I think that the Bible is divinely inspired. But, over the hundreds of years the Bible as been around, it has been changed and edited by humans. It is filled with human error and additions that come from the countless editions that have arisen since its conception. I don't understand how you're that confused about what I was saying.
Then it's not divinely inspired. Perhaps you're saying it once was and is no more? I don't understand how
you're confused here. Is the bible as we know it today divinely inspired or not? Is it trustworthy or not? You seem very clearly to be saying it is not divinely inspired nor trustworthy.
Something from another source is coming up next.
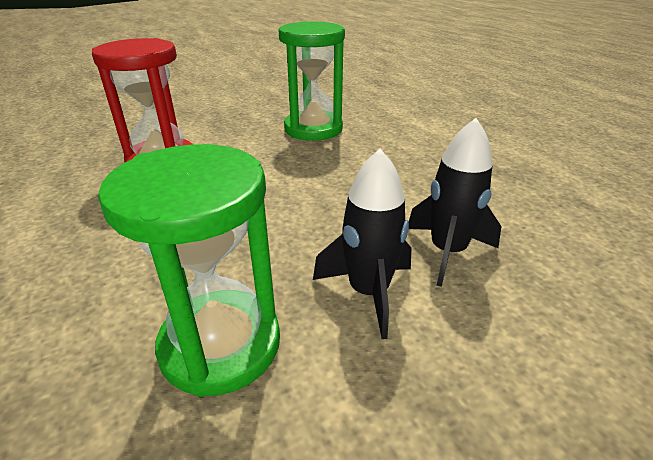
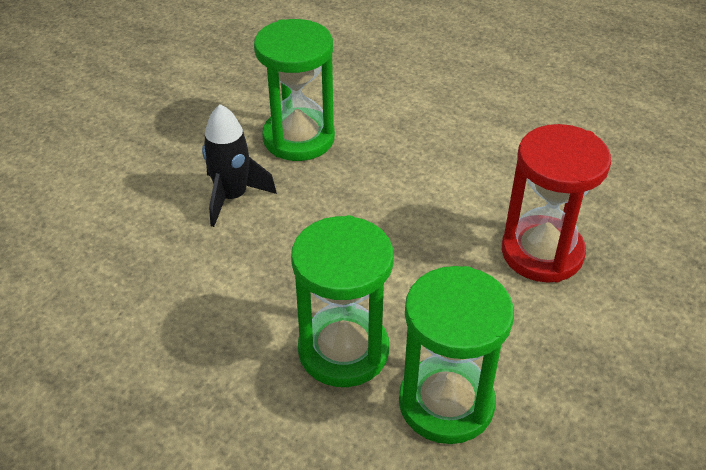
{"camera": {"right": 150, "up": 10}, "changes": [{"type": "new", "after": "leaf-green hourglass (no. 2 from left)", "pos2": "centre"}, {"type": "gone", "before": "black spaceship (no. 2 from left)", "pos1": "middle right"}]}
You can't have it both ways. If it is the divinely inspired word of God then your attempts to reconcile it with science (or anything else) make no sense. You should be reconciling science and everything else with
it instead, if anything at all.
If it is
not the word of God...then your attempts to reconcile it with science
still don't make any sense. Why bother?
As I've said, if you accept the bible as the word of God then it simply trumps science. What science says about the age of the earth is notable, certainly, but still suspect when it so clearly is contradicted by the plain language of scripture. Comparing the two the best you can do is make a reasonable supposition that perhaps the "days" in the Genesis account might mean something other than the standard "day". But I would think you'd expect science to have established the age of the earth beyond any argument at all before you feel compelled to bend scripture to fit it.
I'm not understanding your need to have the bible be the divinely inspired, trustworthy word of God
and simultaneously so filled with human error that it must be bent to fit what science tells us. Science that, if you'll recall the very nature of science, is likely to change completely what it tells us at any time.